WHAT IS ASKED: Reproduce every line of the entries below, word for word and in the same order.
-- begin INFORMATION GIVEN --
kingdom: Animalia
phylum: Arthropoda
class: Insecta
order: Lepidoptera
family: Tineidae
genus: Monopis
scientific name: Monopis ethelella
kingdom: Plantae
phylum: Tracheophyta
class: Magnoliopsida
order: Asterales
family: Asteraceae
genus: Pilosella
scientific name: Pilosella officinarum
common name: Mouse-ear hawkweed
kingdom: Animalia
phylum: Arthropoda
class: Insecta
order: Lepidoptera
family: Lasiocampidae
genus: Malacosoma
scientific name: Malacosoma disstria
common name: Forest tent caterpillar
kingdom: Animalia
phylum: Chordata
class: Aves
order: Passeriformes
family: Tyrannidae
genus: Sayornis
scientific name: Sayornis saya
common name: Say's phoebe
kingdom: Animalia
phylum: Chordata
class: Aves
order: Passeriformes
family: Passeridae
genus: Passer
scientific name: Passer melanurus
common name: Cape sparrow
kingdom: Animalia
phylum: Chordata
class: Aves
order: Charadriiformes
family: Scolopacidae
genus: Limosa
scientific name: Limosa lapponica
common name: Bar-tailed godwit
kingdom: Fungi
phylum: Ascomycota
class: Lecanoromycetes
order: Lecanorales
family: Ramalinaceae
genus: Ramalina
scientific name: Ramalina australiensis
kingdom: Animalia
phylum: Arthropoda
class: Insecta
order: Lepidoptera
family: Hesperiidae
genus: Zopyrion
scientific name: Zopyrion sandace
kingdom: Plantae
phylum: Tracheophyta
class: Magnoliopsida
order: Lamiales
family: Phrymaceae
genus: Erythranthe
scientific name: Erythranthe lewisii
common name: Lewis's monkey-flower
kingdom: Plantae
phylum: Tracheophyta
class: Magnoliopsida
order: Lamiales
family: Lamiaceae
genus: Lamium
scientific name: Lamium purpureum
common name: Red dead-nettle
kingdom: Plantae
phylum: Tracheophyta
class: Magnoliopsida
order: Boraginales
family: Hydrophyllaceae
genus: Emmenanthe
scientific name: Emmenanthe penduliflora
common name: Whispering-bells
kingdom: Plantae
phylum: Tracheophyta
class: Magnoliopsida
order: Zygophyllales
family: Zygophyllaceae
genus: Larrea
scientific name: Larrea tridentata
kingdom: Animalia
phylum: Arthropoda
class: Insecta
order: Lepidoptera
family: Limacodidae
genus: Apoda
-- end INFORMATION GIVEN --
COMPLETE ANSWER:
kingdom: Animalia
phylum: Arthropoda
class: Insecta
order: Lepidoptera
family: Tineidae
genus: Monopis
scientific name: Monopis ethelella
kingdom: Plantae
phylum: Tracheophyta
class: Magnoliopsida
order: Asterales
family: Asteraceae
genus: Pilosella
scientific name: Pilosella officinarum
common name: Mouse-ear hawkweed
kingdom: Animalia
phylum: Arthropoda
class: Insecta
order: Lepidoptera
family: Lasiocampidae
genus: Malacosoma
scientific name: Malacosoma disstria
common name: Forest tent caterpillar
kingdom: Animalia
phylum: Chordata
class: Aves
order: Passeriformes
family: Tyrannidae
genus: Sayornis
scientific name: Sayornis saya
common name: Say's phoebe
kingdom: Animalia
phylum: Chordata
class: Aves
order: Passeriformes
family: Passeridae
genus: Passer
scientific name: Passer melanurus
common name: Cape sparrow
kingdom: Animalia
phylum: Chordata
class: Aves
order: Charadriiformes
family: Scolopacidae
genus: Limosa
scientific name: Limosa lapponica
common name: Bar-tailed godwit
kingdom: Fungi
phylum: Ascomycota
class: Lecanoromycetes
order: Lecanorales
family: Ramalinaceae
genus: Ramalina
scientific name: Ramalina australiensis
kingdom: Animalia
phylum: Arthropoda
class: Insecta
order: Lepidoptera
family: Hesperiidae
genus: Zopyrion
scientific name: Zopyrion sandace
kingdom: Plantae
phylum: Tracheophyta
class: Magnoliopsida
order: Lamiales
family: Phrymaceae
genus: Erythranthe
scientific name: Erythranthe lewisii
common name: Lewis's monkey-flower
kingdom: Plantae
phylum: Tracheophyta
class: Magnoliopsida
order: Lamiales
family: Lamiaceae
genus: Lamium
scientific name: Lamium purpureum
common name: Red dead-nettle
kingdom: Plantae
phylum: Tracheophyta
class: Magnoliopsida
order: Boraginales
family: Hydrophyllaceae
genus: Emmenanthe
scientific name: Emmenanthe penduliflora
common name: Whispering-bells
kingdom: Plantae
phylum: Tracheophyta
class: Magnoliopsida
order: Zygophyllales
family: Zygophyllaceae
genus: Larrea
scientific name: Larrea tridentata
kingdom: Animalia
phylum: Arthropoda
class: Insecta
order: Lepidoptera
family: Limacodidae
genus: Apoda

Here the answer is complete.